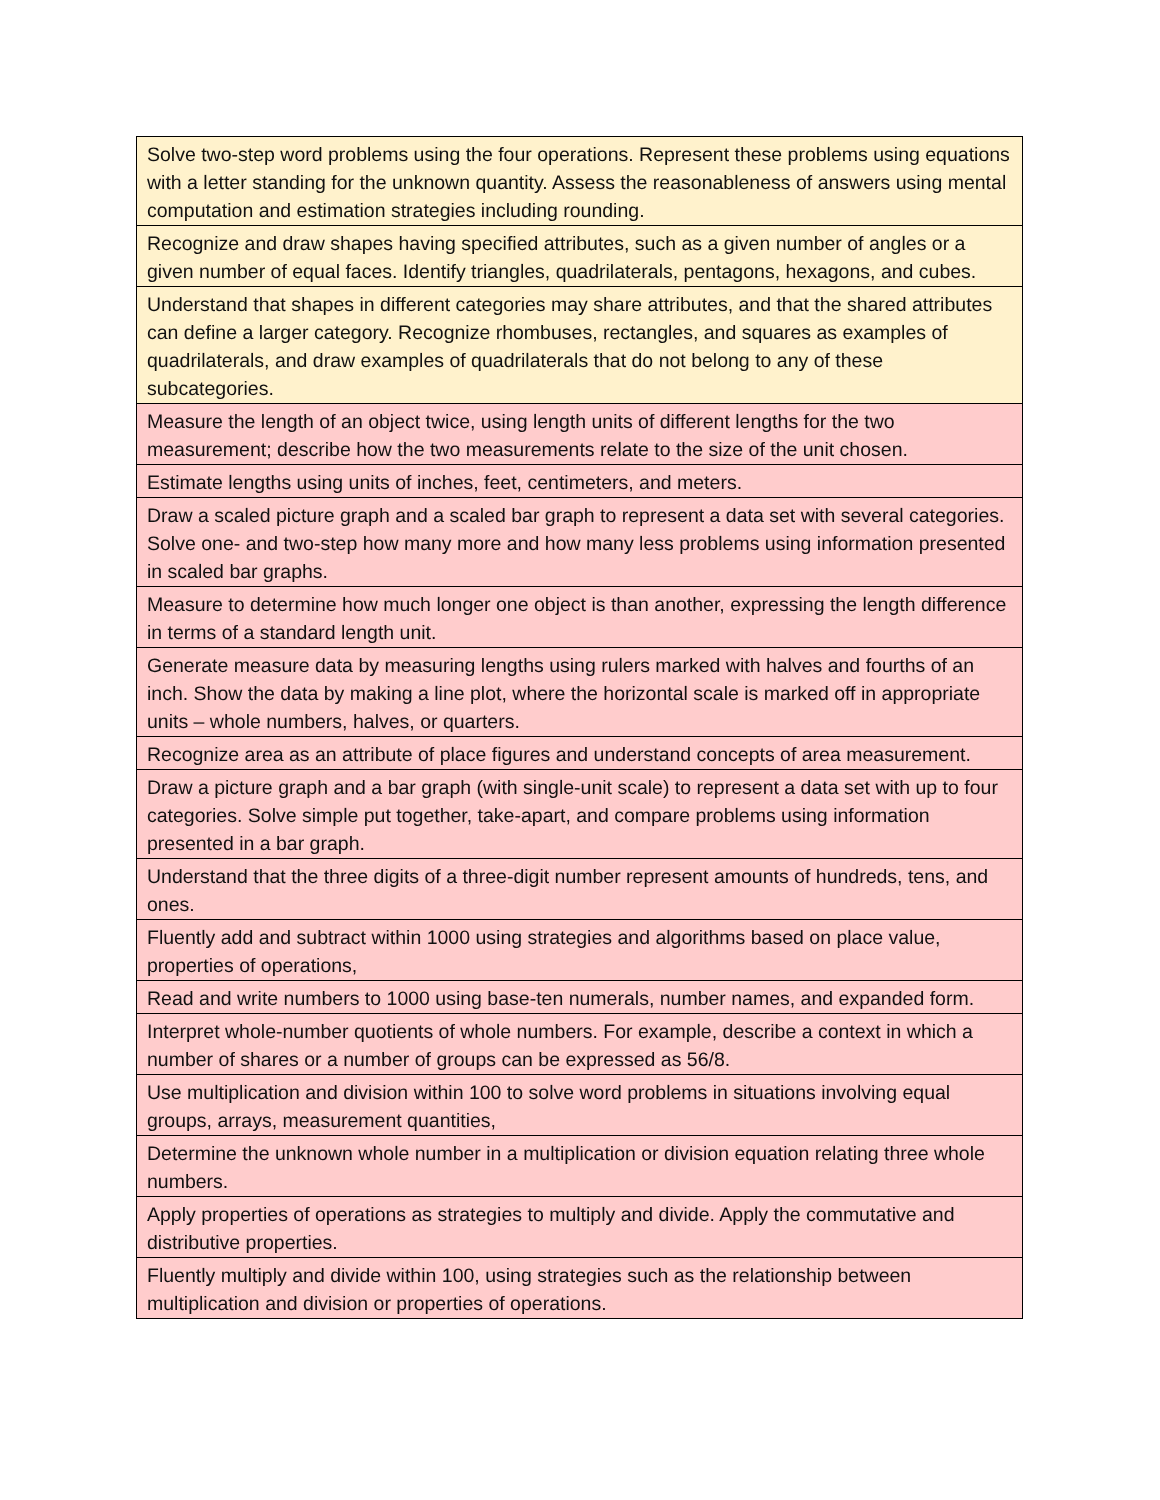| Solve two-step word problems using the four operations. Represent these problems using equations with a letter standing for the unknown quantity. Assess the reasonableness of answers using mental computation and estimation strategies including rounding. |
| Recognize and draw shapes having specified attributes, such as a given number of angles or a given number of equal faces. Identify triangles, quadrilaterals, pentagons, hexagons, and cubes. |
| Understand that shapes in different categories may share attributes, and that the shared attributes can define a larger category. Recognize rhombuses, rectangles, and squares as examples of quadrilaterals, and draw examples of quadrilaterals that do not belong to any of these subcategories. |
| Measure the length of an object twice, using length units of different lengths for the two measurement; describe how the two measurements relate to the size of the unit chosen. |
| Estimate lengths using units of inches, feet, centimeters, and meters. |
| Draw a scaled picture graph and a scaled bar graph to represent a data set with several categories. Solve one- and two-step how many more and how many less problems using information presented in scaled bar graphs. |
| Measure to determine how much longer one object is than another, expressing the length difference in terms of a standard length unit. |
| Generate measure data by measuring lengths using rulers marked with halves and fourths of an inch. Show the data by making a line plot, where the horizontal scale is marked off in appropriate units – whole numbers, halves, or quarters. |
| Recognize area as an attribute of place figures and understand concepts of area measurement. |
| Draw a picture graph and a bar graph (with single-unit scale) to represent a data set with up to four categories. Solve simple put together, take-apart, and compare problems using information presented in a bar graph. |
| Understand that the three digits of a three-digit number represent amounts of hundreds, tens, and ones. |
| Fluently add and subtract within 1000 using strategies and algorithms based on place value, properties of operations, |
| Read and write numbers to 1000 using base-ten numerals, number names, and expanded form. |
| Interpret whole-number quotients of whole numbers. For example, describe a context in which a number of shares or a number of groups can be expressed as 56/8. |
| Use multiplication and division within 100 to solve word problems in situations involving equal groups, arrays, measurement quantities, |
| Determine the unknown whole number in a multiplication or division equation relating three whole numbers. |
| Apply properties of operations as strategies to multiply and divide. Apply the commutative and distributive properties. |
| Fluently multiply and divide within 100, using strategies such as the relationship between multiplication and division or properties of operations. |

:: ABOUT THIS EXERCISE ::
When a line in the listing includes the word "division", report that line in full.

:: RESPONSE TO THIS EXERCISE ::
| Use multiplication and division within 100 to solve word problems in situations involving equal groups, arrays, measurement quantities, |
| Determine the unknown whole number in a multiplication or division equation relating three whole numbers. |
| Fluently multiply and divide within 100, using strategies such as the relationship between multiplication and division or properties of operations. |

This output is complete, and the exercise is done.